(Excerpt provided)

View Full RDF Ontology →

JSON-LD Context and Example

{
  "@context": {
    "@vocab": "https://open-metadata.org/schema/",
    "om": "https://open-metadata.org/schema/",
    "rdfs": "http://www.w3.org/2000/01/rdf-schema#",
    "xsd": "http://www.w3.org/2001/XMLSchema#",

    "StorageService": "om:StorageService",
    "name": {
      "@id": "om:serviceName",
      "@type": "xsd:string"
    },
    "fullyQualifiedName": {
      "@id": "om:fullyQualifiedName",
      "@type": "xsd:string"
    },
    "displayName": {
      "@id": "om:displayName",
      "@type": "xsd:string"
    },
    "description": {
      "@id": "om:description",
      "@type": "xsd:string"
    },
    "serviceType": {
      "@id": "om:serviceType",
      "@type": "@vocab"
    },
    "connection": {
      "@id": "om:connection",
      "@type": "@id"
    },
    "pipelines": {
      "@id": "om:hasPipeline",
      "@type": "@id",
      "@container": "@set"
    },
    "testConnectionResult": {
      "@id": "om:hasTestConnectionResult",
      "@type": "@id"
    },
    "owners": {
      "@id": "om:hasOwner",
      "@type": "@id",
      "@container": "@set"
    },
    "domains": {
      "@id": "om:inDomain",
      "@type": "@id",
      "@container": "@set"
    },
    "tags": {
      "@id": "om:serviceHasTag",
      "@type": "@id",
      "@container": "@set"
    },
    "followers": {
      "@id": "om:hasFollower",
      "@type": "@id",
      "@container": "@set"
    },
    "dataProducts": {
      "@id": "om:partOfDataProduct",
      "@type": "@id",
      "@container": "@set"
    },
    "ingestionRunner": {
      "@id": "om:hasIngestionRunner",
      "@type": "@id"
    },
    "deleted": {
      "@id": "om:deleted",
      "@type": "xsd:boolean"
    }
  }
}

Example JSON-LD Instance:

{
  "@context": "https://open-metadata.org/context/storageService.jsonld",
  "@type": "StorageService",
  "@id": "https://example.com/services/s3_prod",

  "name": "s3_prod",
  "fullyQualifiedName": "s3_prod",
  "displayName": "Production S3 Storage",
  "description": "Primary S3 storage for production data lake",
  "serviceType": "S3",

  "connection": {
    "@type": "StorageConnection",
    "config": {
      "@type": "S3Connection",
      "awsRegion": "us-east-1"

(End Excerpt provided)
(Excerpted records)

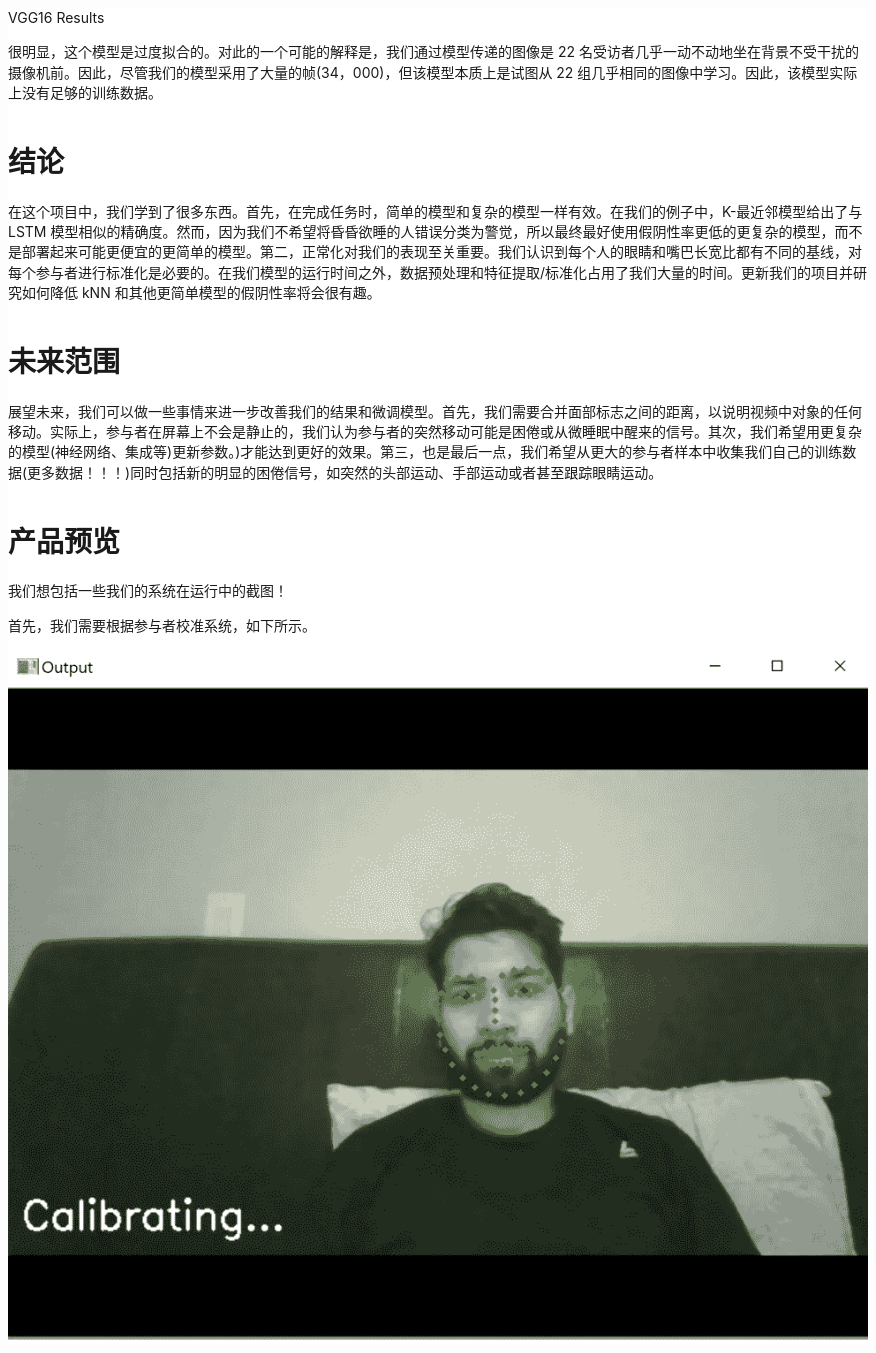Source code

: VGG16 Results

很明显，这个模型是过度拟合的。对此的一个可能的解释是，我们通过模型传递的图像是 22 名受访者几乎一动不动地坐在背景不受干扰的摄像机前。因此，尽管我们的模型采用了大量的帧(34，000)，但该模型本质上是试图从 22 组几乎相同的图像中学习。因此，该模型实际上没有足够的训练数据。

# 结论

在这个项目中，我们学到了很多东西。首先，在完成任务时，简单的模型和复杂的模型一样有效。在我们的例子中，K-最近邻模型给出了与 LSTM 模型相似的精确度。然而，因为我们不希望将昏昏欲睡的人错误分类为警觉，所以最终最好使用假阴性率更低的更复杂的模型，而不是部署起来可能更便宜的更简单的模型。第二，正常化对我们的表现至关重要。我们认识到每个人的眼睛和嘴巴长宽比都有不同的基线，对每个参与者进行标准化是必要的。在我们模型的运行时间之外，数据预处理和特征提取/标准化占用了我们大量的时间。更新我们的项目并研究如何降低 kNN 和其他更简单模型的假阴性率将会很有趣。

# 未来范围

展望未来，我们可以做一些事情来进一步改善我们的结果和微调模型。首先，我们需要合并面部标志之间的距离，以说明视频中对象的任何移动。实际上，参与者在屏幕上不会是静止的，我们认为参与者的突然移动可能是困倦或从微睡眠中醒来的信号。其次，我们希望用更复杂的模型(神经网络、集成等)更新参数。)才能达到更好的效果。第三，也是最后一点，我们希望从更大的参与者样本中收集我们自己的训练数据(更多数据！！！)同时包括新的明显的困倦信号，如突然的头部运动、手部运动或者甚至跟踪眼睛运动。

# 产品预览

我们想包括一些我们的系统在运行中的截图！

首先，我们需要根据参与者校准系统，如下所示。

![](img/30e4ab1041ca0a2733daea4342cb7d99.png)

(End Excerpted records)

| Task statement |
In the JSON-LD excerpt on storage services, what display name does the example instance give the service?

| Answer box |
Production S3 Storage